道歉,还是站台?
接着上节说起。最后一句“适机可作”——作什厶?作秀,或者做戏。
作秀的本质是“不认真,不是出于真心”。如果出于真心,四十几年前就作了,还用等到今天?
是不是不允许人家改正错误,不给以时间?
给以时间,我们看看四十几年,宋彬彬都作了些什么?至少四次站台。
第一次,是风格极高地为毛的无产阶级文化大革命站台,并为毛佩戴红卫兵袖章。
第二次,是革命大串联中为湖北省省委站台,“坚信湖北省省委是革命的,是毛主席的革命路线的”。
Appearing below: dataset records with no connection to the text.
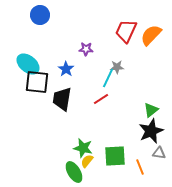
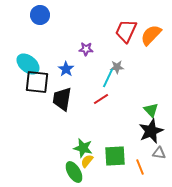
green triangle: rotated 35 degrees counterclockwise
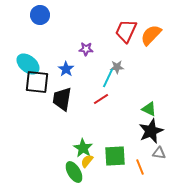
green triangle: moved 2 px left, 1 px up; rotated 21 degrees counterclockwise
green star: rotated 18 degrees clockwise
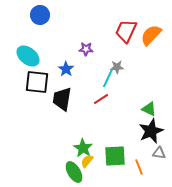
cyan ellipse: moved 8 px up
orange line: moved 1 px left
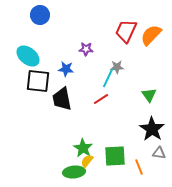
blue star: rotated 28 degrees counterclockwise
black square: moved 1 px right, 1 px up
black trapezoid: rotated 20 degrees counterclockwise
green triangle: moved 14 px up; rotated 28 degrees clockwise
black star: moved 1 px right, 2 px up; rotated 15 degrees counterclockwise
green ellipse: rotated 65 degrees counterclockwise
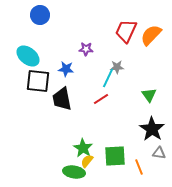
green ellipse: rotated 15 degrees clockwise
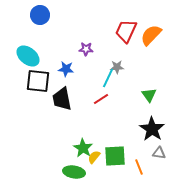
yellow semicircle: moved 7 px right, 4 px up
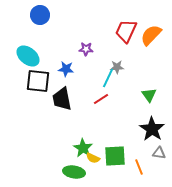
yellow semicircle: moved 1 px left, 1 px down; rotated 104 degrees counterclockwise
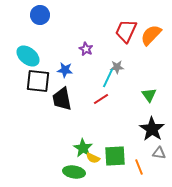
purple star: rotated 24 degrees clockwise
blue star: moved 1 px left, 1 px down
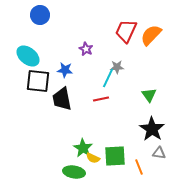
red line: rotated 21 degrees clockwise
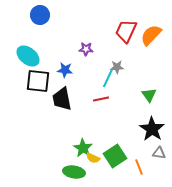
purple star: rotated 24 degrees counterclockwise
green square: rotated 30 degrees counterclockwise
第三次,是以师大女附中“名誉校友”的身份,再次为毛的文化大革命站台。
第四次,以道歉的行为,自我承担文革中的罪孽,为毛开脱。具体揭示“两个三十年互不矛盾”。
这些历史片段,可能都不是出于宋的自我意愿或真实投入,而是命运的捉弄,那也是‘大家闺秀’的命运所致。但是谁又能想到,正当毛的心里在想着“怎样才能把这些‘小将’的革命暴力煽动起来”?这么多红卫兵里,正好就走来一个“彬彬有礼”者,给他借题发挥的恰恰对题的好名材?
如果宋彬彬反对并且鄙夷“站台”,那么只有马上避谣声明来撇清自己,划清界限。
如果当初没有,只能说至少是默认,默许。四十年后,时过境迁,历史会相信任何迟到的“声明”?文化革命中的受害者和老师,会相信与接受迟到的“道歉”?